Another of my flights was on a rather large Canadian carrier, and it left me shaking my head. We were flying from Nova Scotia to Newfoundland on a new Embraer 190. It was miserable outside, low clouds, fog and a constant rain. We boarded the aircraft on time, and sat at the gate for about 15 minutes. The captain came on the intercom to tell us that they were having some problems with the flight controls and that they were working to resolve the issue. He also said that they were going to power down the aircraft for 8 minutes and then bring everything back up. (It sounded like they were trying to reboot a computer or something, but eight minutes seemed like a long time). Fourty five minutes later the captain told us they had sorted the problems out and that we were finally departing.

We were pushed away from the gate and then each engine was started and began to spool up. We sat for about ten minutes on the apron then the captain came back on the intercom and said that they were having the same problems again with the flight controls and that we were getting pushed back to the gate. It seems that the aircraft does an automatic flight control test to make sure that everything is working as expected, but the flight control self test system kept throwing out error codes.

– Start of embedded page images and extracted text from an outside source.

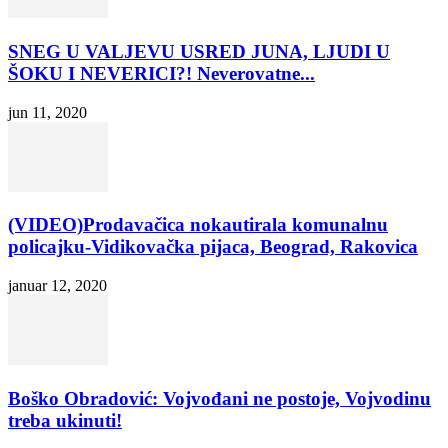
SNEG U VALJEVU USRED JUNA, LJUDI U
ŠOKU I NEVERICI?! Neverovatne...
jun 11, 2020
(VIDEO)Prodavačica nokautirala komunalnu
policajku-Vidikovačka pijaca, Beograd, Rakovica
januar 12, 2020
Boško Obradović: Vojvođani ne postoje, Vojvodinu
treba ukinuti!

The captain then went on to point out that a lack of flight control was a very serious matter, and that if you took a poll of pilots and asked each of them which they'd rather lose on take off, an engine or the flight controls, every pilot would choose to lose the engine, as the aircraft cannot be controlled without the flight controls working properly. (His words not mine). Even the non aviation folks on board could see the rather simple logic of his statement, I just shook my head. The passengers were starting to become worried, I could see it in their faces.

We were towed back to the gate, then we sat there for another hour or so as various maintenance people gathered in the cockpit, some of them left only to return a few minutes later. Another aircraft reboot, (eight more minutes without power or AC) then suddenly an announcement by the captain that he "thought" that the problems had been resolved and that we would be departing momentarily and that the cabin crew should prepare the cabin for departure. Again his words not mine!

This latest announcement cause some interesting conversations amongst my fellow passengers. I thought that one of the main jobs a pilot has was to instill confidence in the safety of the aircraft and crew, this latest announcement did the exact opposite. Basically he told us earlier that the loss of the flight control is extremely serious... and now he's telling us that he "thinks" it's fixed, so we're leaving. I remember one person commenting that this was their first test flight.

My travelling companion tried to lighten up the mood a bit and leaned forward (he was in the row behind me) to ask me if it was true that it's better to lose an engine then the flight controls? I replied that the aircraft that I fly only has one engine to begin with and I rather lose it then my flight controls... but that he shouldn't worry since we only need about half on them working anyways. We taxied into position and immediately took off without any further announcements from the cockpit.

The flight itself went well and after the first few minutes of silence the people around me started to relax again. I found out later from some of the people in the office that I was visiting that they had also been delayed in the past with this very same issue on same type of aircraft.

Obviously I made it home in one piece...ahh the joys of flying.